OBSERVATIONS OF AN ENGINE GUY

 

On the morning of September 11th the world was changed forever. Many thousands of people lost their lives when those planes hit the World Trade Center and the Pentagon. A large number of those people were our brothers. We lost 343 FDNY brother firemen and with them we lost their experience and knowledge. We lost many great teachers whose love for the fire service was evident in how they taught us. One of the best was Andrew Fredericks. A fireman on Squad 18 he was the leader behind the resurgence of the smoothbore nozzle and it’s proper application in firefighting. Although I only met him a few times he gave me the knowledge and the foundation to some day be a worthy fireman. To honor him I present to you his observations. These bits of information were collected from his various articles written for Fire Engineering, Fire Nuggets and the like. I present them to you without any interpretation or added words.
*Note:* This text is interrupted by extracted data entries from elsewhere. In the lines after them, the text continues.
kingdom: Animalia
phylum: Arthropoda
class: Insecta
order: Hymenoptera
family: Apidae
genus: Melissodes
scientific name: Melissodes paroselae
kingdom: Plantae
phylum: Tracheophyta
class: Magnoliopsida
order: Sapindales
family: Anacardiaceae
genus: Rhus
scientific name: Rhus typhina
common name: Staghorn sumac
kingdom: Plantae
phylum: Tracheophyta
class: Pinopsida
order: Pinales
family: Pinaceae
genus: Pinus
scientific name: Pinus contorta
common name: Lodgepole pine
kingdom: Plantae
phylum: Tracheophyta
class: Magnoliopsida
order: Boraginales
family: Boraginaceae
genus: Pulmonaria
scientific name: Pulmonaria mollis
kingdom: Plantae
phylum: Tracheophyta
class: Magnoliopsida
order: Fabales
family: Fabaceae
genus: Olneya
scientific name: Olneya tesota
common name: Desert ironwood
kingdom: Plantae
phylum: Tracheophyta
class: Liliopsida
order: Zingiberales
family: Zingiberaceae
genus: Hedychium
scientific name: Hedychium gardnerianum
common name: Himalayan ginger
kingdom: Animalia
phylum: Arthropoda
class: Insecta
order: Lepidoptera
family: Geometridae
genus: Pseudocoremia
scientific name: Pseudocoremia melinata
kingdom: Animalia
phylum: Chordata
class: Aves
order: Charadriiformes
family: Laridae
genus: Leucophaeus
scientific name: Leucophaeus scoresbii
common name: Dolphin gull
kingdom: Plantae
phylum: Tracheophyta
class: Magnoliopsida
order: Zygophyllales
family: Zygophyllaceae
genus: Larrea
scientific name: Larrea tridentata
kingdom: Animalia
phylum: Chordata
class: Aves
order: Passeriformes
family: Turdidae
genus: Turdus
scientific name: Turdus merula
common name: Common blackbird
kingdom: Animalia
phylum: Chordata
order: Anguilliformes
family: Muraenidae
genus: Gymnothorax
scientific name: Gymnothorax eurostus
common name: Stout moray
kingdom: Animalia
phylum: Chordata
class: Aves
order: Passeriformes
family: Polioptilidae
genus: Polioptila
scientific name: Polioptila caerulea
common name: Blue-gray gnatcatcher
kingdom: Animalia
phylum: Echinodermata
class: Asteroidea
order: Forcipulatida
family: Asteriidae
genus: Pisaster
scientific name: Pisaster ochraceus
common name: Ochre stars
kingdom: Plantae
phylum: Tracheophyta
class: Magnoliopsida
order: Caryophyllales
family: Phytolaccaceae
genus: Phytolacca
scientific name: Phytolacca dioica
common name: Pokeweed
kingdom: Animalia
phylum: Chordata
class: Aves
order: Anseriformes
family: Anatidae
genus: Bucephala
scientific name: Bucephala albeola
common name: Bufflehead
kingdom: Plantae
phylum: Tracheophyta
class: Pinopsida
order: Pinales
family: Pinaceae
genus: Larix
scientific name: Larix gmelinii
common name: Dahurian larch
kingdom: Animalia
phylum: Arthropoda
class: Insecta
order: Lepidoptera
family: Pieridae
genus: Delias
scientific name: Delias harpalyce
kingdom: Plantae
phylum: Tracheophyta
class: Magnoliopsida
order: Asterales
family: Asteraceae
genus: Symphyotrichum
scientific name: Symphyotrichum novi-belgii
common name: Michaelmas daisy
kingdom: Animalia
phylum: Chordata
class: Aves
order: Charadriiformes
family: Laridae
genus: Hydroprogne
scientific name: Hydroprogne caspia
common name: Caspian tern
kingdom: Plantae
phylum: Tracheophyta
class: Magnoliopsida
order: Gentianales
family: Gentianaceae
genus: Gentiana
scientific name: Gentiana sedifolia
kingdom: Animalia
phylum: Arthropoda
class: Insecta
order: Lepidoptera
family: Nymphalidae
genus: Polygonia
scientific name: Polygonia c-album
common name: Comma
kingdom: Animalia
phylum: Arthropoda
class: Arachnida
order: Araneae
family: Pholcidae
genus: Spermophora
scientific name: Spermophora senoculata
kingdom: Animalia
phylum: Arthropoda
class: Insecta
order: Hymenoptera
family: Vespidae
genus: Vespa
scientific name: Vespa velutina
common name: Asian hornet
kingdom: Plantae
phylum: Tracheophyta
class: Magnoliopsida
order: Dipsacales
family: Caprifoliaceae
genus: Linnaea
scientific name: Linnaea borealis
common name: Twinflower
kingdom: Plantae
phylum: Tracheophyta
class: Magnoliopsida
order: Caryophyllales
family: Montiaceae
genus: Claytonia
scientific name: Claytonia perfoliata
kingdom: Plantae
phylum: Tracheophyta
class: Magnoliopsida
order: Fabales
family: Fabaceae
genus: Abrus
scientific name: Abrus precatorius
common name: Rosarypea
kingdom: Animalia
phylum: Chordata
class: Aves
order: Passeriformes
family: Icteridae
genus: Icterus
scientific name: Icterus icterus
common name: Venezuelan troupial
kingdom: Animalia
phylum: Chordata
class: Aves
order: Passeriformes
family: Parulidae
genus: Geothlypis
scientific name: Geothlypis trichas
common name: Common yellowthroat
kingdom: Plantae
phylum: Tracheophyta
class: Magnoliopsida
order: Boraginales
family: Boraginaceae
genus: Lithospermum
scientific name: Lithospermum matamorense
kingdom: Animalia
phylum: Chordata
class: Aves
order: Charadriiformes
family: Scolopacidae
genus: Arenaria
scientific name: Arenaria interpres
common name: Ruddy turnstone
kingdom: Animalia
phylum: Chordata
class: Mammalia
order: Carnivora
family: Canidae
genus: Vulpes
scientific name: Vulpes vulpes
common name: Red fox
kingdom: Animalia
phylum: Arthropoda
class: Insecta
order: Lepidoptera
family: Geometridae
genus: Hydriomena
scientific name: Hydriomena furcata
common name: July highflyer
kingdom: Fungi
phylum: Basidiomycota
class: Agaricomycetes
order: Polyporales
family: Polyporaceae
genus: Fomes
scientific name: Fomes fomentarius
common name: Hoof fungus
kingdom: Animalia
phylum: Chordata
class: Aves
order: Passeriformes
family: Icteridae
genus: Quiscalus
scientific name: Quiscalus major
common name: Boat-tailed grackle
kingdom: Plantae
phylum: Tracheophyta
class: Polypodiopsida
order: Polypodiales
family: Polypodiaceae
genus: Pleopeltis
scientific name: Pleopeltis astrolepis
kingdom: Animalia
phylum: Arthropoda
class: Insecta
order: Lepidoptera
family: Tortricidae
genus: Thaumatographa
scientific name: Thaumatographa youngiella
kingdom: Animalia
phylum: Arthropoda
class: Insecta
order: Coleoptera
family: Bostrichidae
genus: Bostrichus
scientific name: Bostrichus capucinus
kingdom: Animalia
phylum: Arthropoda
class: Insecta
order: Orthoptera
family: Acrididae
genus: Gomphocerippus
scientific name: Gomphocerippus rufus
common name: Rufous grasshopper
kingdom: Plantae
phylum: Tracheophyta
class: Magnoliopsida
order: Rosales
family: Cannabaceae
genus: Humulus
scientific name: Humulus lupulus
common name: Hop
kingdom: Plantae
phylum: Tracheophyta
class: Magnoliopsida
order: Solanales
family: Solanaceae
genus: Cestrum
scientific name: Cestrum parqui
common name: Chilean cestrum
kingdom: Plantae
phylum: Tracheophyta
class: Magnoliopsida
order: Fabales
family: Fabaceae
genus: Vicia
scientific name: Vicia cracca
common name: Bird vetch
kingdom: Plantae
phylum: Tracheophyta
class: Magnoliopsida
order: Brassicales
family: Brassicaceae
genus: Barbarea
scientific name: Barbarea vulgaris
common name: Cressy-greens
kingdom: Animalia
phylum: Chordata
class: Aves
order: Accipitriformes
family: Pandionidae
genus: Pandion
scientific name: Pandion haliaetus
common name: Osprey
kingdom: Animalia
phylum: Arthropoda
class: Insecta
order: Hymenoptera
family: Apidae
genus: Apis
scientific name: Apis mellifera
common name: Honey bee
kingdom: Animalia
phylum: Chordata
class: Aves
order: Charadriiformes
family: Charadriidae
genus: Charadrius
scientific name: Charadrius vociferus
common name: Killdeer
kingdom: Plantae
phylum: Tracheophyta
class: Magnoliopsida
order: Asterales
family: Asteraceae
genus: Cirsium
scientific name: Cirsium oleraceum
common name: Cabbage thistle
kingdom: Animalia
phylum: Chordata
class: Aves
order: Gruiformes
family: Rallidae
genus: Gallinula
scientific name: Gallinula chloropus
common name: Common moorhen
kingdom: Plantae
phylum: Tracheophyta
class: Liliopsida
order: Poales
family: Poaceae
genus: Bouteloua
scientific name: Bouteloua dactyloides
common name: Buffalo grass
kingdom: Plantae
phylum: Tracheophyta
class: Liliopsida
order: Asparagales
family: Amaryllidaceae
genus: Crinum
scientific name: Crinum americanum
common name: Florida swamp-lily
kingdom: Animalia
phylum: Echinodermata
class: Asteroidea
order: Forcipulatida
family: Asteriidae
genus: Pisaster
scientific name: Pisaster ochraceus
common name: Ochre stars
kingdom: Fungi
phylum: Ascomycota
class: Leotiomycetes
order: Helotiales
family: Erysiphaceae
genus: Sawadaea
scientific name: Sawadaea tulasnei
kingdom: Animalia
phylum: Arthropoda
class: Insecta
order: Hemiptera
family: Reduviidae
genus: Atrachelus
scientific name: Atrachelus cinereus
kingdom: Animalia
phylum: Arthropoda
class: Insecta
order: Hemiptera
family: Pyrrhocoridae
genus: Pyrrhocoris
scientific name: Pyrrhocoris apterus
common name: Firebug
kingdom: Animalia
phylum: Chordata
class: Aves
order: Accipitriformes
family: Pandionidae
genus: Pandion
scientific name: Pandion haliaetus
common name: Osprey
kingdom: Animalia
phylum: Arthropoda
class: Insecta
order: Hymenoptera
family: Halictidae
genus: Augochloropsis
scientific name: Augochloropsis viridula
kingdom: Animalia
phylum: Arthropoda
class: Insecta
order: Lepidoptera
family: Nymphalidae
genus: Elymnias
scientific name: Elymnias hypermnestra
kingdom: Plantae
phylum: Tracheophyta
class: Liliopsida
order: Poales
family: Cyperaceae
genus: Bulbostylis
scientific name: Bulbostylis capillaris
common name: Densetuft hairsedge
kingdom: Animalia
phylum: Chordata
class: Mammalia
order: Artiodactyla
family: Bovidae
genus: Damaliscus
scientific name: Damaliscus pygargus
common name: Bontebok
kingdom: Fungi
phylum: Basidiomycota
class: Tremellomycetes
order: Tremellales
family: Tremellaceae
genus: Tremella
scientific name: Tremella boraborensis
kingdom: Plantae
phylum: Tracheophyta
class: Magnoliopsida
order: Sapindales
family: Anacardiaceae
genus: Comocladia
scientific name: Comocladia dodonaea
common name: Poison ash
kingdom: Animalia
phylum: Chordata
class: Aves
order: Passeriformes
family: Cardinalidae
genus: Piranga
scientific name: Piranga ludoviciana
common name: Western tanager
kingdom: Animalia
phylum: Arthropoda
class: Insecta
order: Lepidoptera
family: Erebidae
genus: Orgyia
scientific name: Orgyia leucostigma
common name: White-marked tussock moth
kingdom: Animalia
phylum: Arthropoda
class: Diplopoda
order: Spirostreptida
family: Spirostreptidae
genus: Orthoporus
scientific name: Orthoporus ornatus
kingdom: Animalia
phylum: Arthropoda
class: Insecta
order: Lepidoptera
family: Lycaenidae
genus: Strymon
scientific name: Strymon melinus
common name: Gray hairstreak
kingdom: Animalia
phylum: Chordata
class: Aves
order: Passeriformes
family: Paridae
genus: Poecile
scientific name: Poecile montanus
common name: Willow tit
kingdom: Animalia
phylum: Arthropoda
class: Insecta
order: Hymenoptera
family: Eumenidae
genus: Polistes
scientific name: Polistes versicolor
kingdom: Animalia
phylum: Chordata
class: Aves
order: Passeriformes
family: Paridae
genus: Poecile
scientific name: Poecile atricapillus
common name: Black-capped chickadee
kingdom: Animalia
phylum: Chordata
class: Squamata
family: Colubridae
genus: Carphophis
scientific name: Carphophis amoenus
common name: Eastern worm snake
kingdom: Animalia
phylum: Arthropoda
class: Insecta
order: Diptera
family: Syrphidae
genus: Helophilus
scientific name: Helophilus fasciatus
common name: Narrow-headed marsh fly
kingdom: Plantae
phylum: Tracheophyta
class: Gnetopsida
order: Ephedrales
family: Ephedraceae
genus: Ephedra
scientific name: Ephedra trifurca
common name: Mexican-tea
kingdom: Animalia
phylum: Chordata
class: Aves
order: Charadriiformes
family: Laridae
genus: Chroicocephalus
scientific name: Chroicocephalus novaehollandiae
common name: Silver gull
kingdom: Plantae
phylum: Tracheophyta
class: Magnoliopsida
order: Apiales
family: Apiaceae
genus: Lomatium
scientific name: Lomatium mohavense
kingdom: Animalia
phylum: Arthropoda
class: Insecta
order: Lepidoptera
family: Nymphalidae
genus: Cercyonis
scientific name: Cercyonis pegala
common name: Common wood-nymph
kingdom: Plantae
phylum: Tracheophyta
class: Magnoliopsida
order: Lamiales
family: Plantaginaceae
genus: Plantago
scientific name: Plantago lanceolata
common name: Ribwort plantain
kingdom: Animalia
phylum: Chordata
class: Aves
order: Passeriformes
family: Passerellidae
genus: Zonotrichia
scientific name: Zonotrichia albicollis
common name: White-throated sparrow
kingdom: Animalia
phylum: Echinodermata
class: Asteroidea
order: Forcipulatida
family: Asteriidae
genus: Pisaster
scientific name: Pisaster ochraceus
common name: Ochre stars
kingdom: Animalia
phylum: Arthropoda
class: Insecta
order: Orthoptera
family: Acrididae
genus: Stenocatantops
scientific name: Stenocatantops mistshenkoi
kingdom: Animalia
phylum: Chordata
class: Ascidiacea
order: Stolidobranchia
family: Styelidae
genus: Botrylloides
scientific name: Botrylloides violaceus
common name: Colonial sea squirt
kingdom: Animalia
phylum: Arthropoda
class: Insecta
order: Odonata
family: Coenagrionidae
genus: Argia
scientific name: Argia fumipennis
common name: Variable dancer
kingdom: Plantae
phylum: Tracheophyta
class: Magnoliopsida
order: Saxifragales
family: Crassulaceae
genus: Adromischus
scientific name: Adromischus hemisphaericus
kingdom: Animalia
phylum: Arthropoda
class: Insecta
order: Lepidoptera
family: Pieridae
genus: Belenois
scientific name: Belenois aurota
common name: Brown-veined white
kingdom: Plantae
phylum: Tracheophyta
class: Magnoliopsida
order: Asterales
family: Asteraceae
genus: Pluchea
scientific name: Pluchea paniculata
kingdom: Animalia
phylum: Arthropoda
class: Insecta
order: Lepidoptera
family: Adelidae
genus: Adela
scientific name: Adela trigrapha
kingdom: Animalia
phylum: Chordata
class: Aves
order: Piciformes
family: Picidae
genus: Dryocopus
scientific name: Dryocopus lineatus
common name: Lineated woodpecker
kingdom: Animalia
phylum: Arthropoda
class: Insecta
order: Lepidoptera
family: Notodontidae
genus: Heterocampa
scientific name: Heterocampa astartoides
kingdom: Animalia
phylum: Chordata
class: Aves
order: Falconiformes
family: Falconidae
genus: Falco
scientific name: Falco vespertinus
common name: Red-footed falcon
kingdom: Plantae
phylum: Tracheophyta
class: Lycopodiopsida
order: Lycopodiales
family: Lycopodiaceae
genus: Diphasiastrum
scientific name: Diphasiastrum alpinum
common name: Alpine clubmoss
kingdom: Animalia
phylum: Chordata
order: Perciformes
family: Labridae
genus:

I think that these form a sound beginning to how to fight fire the correct way.

 

While it may be true that diversification is the key to survival, the fire service must never forget it’s primary mission, and at the core of that mission is the engine company.

 

Three elements are required in stretching a handline to an upper floor; preparation, training, and staffing.

 

Always “chase” the kinks once the line is charged.

 

One important reason solid streams are more effective than straight streams in interior fire attack concerns water droplets. When a solid stream is deflected off the ceiling and walls, it produces droplets of sufficient size and masses to reach the burning fuel without being carried away by thermal currents or vaporized prematurely by the heat of the fire.

 

Check every nozzle, every tour.

 

Good engine companies are aggressive but are also disciplined. Disciplined engine companies “take time to make time.” They take an extra thirty seconds to properly position the rig and estimate the handline stretch. They chock doors. They chase kinks. They see the big picture.

 

Using fog inside the fire building doesn’t protect you, it burns you.

 

Communicate what you do and what you see.

 

Firefighting objectives, in priority order, are to save lives, control the fire and conserve property.  The initial attack handline is stretched first and foremost to save lives.

 

While attacking a fire from the unburned side may seem ideal from a property conservation standpoint, it may not facilitate achieving the first two, more critical objectives.

 

The most important reason for attacking a fire through the front door is that the front door usually leads directly to the interior stairs, and protection of the stairway is vital to the life safety of occupants trapped above the first floor and any firefighters searching for them.

 

In my experience, “down and dirty” saves the most lives.

 

Stick to the basics, especially during tough fires, and you will have more successes than failures.

 

The work was physical and frustrating, and I remembered thinking how bad the smoke was, and I wished I could quit digging. I pushed the notion of quitting into my subconscious and kept working.

 

Once the door is open, anticipate a dramatic change in fire conditions.

 

Preparation, or the lack of it, plays a significant role.

 

After arriving at a fire and dismounting the apparatus, close the cab door.

 

I can’t say it enough, chock all doors.

 

Fifty years after Layman’s “Little Drops of Water” its time to admit that fog streams are not the answer.

 

Since the safety of both occupants and firefighters at structure fires is directly linked to the speed with which the fire is controlled, the initial attack handline must apply water on the seat of the fire as quickly as possible. Advancing a handline through the front door is the surest means of achieving rapid fire control and ensuring life safety.

 

Sweep the floor with the stream as you advance the handline.

 

If using pre-connected lines, double check to ensure you have removed all the hose.

 

Don’t crowd the nozzle team. Disciplined engine companies know that crowding the nozzle team is not just dangerous; it usually means that other important jobs, such as removing kinks, aren’t getting done.

 

Until the first handline is in place, attempts to get other lines in service may be counter productive.

 

Those are just a few of the important pieces of information that I constantly rely on in trying to be a good engine fireman. Andrew Fredericks is to thank for that, and much, much more, information that has helped get the fire service back to doing the job correctly. Andy, you will be sorely missed. Your insight and instruction has helped guide the fire service back to where it needs to be.  Thank you.